**DIRECTIONS**
Begin at the line containing "1. Go to **Settings** > **General** > **Transfer" in the entries below and end at the line containing "- Network settings"; transcribe that range exactly and nothing outside it.

====== EXCERPTED DATA

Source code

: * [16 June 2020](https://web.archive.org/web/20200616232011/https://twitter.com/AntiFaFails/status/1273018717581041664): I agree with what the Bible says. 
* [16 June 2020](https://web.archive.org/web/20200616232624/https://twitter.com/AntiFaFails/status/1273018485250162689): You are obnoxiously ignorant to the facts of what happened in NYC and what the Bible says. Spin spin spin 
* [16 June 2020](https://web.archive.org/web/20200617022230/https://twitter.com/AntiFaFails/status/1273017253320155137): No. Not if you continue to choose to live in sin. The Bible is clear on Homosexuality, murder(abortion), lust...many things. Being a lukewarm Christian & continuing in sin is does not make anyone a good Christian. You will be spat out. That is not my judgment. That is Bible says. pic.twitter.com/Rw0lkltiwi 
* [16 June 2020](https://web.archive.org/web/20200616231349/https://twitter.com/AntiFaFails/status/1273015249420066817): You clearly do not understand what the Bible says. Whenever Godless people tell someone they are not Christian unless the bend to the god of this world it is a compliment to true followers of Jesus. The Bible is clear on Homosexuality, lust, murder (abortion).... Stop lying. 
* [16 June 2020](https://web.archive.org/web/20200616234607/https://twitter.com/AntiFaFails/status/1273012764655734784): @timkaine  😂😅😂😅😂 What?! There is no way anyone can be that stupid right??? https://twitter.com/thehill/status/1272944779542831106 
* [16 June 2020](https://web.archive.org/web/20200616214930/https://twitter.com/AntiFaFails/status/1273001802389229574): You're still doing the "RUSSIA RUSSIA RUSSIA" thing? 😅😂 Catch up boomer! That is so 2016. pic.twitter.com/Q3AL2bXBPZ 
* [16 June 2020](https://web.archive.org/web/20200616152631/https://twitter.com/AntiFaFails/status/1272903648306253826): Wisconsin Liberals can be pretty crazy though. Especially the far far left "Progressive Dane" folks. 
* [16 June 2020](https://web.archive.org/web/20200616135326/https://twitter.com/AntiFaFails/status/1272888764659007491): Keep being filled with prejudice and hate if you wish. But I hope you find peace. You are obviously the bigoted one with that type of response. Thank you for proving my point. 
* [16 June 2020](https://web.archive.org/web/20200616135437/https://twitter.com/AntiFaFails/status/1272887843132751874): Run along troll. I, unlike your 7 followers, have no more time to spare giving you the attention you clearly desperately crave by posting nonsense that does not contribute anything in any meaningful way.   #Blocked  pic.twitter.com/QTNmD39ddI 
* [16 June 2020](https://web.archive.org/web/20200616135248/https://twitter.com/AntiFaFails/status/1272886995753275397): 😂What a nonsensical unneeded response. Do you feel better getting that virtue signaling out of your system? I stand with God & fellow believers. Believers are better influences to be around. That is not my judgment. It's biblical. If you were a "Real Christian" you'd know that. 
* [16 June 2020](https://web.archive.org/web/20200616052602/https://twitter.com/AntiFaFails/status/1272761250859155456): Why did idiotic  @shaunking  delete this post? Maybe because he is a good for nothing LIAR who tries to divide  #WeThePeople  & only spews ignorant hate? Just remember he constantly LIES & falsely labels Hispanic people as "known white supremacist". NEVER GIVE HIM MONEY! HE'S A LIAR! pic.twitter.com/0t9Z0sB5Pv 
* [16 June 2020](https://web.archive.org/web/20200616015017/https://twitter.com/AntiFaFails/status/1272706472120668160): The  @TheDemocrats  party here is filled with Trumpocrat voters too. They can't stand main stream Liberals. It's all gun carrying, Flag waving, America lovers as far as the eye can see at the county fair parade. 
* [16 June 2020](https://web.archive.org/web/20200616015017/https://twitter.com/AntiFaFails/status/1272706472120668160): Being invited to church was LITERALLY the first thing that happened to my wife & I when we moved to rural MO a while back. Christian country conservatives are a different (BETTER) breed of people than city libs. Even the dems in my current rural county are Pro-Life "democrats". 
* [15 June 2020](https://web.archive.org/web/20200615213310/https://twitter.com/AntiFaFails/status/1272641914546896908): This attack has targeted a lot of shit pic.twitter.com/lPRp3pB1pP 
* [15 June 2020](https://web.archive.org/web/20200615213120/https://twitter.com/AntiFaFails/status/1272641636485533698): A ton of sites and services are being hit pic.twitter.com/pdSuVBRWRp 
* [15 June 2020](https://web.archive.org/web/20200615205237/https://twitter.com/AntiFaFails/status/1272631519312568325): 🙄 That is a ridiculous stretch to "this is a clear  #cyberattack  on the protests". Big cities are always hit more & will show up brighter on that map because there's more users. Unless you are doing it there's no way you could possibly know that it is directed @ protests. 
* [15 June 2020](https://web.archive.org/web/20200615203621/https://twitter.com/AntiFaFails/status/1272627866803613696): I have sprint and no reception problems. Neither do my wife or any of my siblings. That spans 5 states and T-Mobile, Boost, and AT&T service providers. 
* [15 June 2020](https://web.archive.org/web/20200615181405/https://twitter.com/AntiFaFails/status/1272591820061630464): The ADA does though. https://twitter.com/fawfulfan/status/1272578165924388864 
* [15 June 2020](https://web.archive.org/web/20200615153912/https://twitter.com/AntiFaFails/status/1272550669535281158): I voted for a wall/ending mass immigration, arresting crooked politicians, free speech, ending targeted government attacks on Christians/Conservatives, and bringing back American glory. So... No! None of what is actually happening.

============
====== EXCERPTED DATA

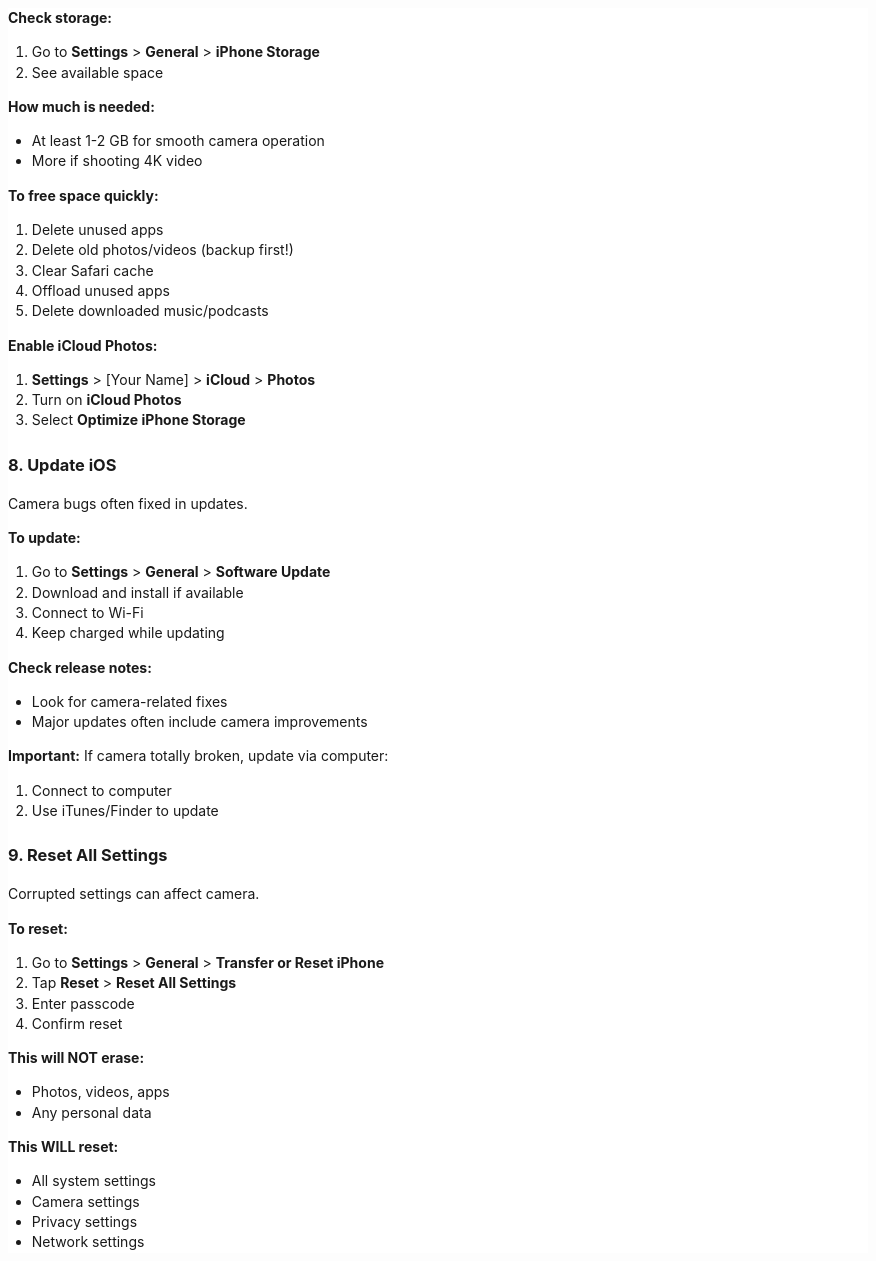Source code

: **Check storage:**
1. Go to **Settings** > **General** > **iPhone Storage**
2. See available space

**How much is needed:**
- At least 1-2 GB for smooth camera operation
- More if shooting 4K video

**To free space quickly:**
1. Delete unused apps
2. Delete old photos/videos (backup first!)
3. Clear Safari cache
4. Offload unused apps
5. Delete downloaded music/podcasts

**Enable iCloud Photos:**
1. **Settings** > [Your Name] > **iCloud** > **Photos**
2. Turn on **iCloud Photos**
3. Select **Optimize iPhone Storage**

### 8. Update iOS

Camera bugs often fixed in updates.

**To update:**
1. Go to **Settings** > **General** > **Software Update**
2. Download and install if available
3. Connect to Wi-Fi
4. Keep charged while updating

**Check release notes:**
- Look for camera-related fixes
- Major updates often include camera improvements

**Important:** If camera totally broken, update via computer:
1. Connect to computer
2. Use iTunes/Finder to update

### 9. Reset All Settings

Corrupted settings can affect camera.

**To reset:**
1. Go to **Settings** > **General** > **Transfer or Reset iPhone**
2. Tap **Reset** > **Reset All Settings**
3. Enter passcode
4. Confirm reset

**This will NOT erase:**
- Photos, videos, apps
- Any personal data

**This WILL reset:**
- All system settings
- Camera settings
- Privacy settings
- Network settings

============

**RESPONSE TO THIS EXERCISE**
1. Go to **Settings** > **General** > **Transfer or Reset iPhone**
2. Tap **Reset** > **Reset All Settings**
3. Enter passcode
4. Confirm reset

**This will NOT erase:**
- Photos, videos, apps
- Any personal data

**This WILL reset:**
- All system settings
- Camera settings
- Privacy settings
- Network settings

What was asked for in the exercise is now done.